=== Activity ===
Restate the data exactly as given and keep the pictures out.

* * * *

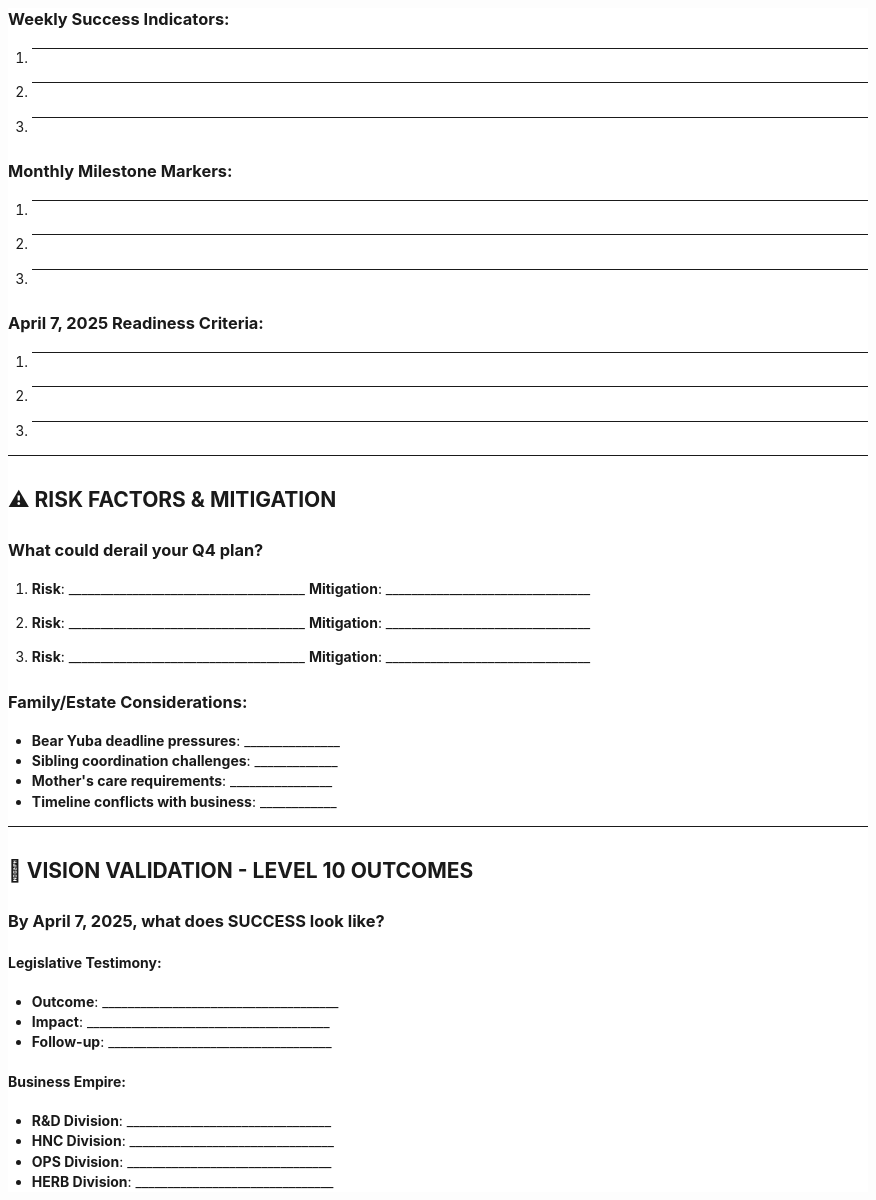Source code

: ### **Weekly Success Indicators:**
1. ________________________________________________
2. ________________________________________________
3. ________________________________________________

### **Monthly Milestone Markers:**
1. ________________________________________________
2. ________________________________________________  
3. ________________________________________________

### **April 7, 2025 Readiness Criteria:**
1. ________________________________________________
2. ________________________________________________
3. ________________________________________________

---

## ⚠️ **RISK FACTORS & MITIGATION**

### **What could derail your Q4 plan?**
1. **Risk**: _____________________________________
   **Mitigation**: ________________________________

2. **Risk**: _____________________________________
   **Mitigation**: ________________________________

3. **Risk**: _____________________________________
   **Mitigation**: ________________________________

### **Family/Estate Considerations:**
- **Bear Yuba deadline pressures**: _______________
- **Sibling coordination challenges**: _____________
- **Mother's care requirements**: ________________
- **Timeline conflicts with business**: ____________

---

## 🚀 **VISION VALIDATION - LEVEL 10 OUTCOMES**

### **By April 7, 2025, what does SUCCESS look like?**

#### **Legislative Testimony:**
- **Outcome**: _____________________________________
- **Impact**: ______________________________________
- **Follow-up**: ___________________________________

#### **Business Empire:**
- **R&D Division**: ________________________________
- **HNC Division**: ________________________________  
- **OPS Division**: ________________________________
- **HERB Division**: _______________________________
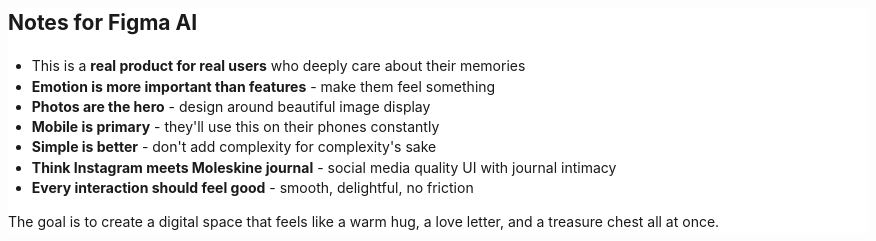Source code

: 
## Notes for Figma AI

- This is a **real product for real users** who deeply care about their memories
- **Emotion is more important than features** - make them feel something
- **Photos are the hero** - design around beautiful image display
- **Mobile is primary** - they'll use this on their phones constantly
- **Simple is better** - don't add complexity for complexity's sake
- **Think Instagram meets Moleskine journal** - social media quality UI with journal intimacy
- **Every interaction should feel good** - smooth, delightful, no friction

The goal is to create a digital space that feels like a warm hug, a love letter, and a treasure chest all at once.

* * * *

=== Task result ===
Source code

: ### **Weekly Success Indicators:**
1. ________________________________________________
2. ________________________________________________
3. ________________________________________________

### **Monthly Milestone Markers:**
1. ________________________________________________
2. ________________________________________________  
3. ________________________________________________

### **April 7, 2025 Readiness Criteria:**
1. ________________________________________________
2. ________________________________________________
3. ________________________________________________

---

## ⚠️ **RISK FACTORS & MITIGATION**

### **What could derail your Q4 plan?**
1. **Risk**: _____________________________________
   **Mitigation**: ________________________________

2. **Risk**: _____________________________________
   **Mitigation**: ________________________________

3. **Risk**: _____________________________________
   **Mitigation**: ________________________________

### **Family/Estate Considerations:**
- **Bear Yuba deadline pressures**: _______________
- **Sibling coordination challenges**: _____________
- **Mother's care requirements**: ________________
- **Timeline conflicts with business**: ____________

---

## 🚀 **VISION VALIDATION - LEVEL 10 OUTCOMES**

### **By April 7, 2025, what does SUCCESS look like?**

#### **Legislative Testimony:**
- **Outcome**: _____________________________________
- **Impact**: ______________________________________
- **Follow-up**: ___________________________________

#### **Business Empire:**
- **R&D Division**: ________________________________
- **HNC Division**: ________________________________  
- **OPS Division**: ________________________________
- **HERB Division**: _______________________________
Source code

: 
## Notes for Figma AI

- This is a **real product for real users** who deeply care about their memories
- **Emotion is more important than features** - make them feel something
- **Photos are the hero** - design around beautiful image display
- **Mobile is primary** - they'll use this on their phones constantly
- **Simple is better** - don't add complexity for complexity's sake
- **Think Instagram meets Moleskine journal** - social media quality UI with journal intimacy
- **Every interaction should feel good** - smooth, delightful, no friction

The goal is to create a digital space that feels like a warm hug, a love letter, and a treasure chest all at once.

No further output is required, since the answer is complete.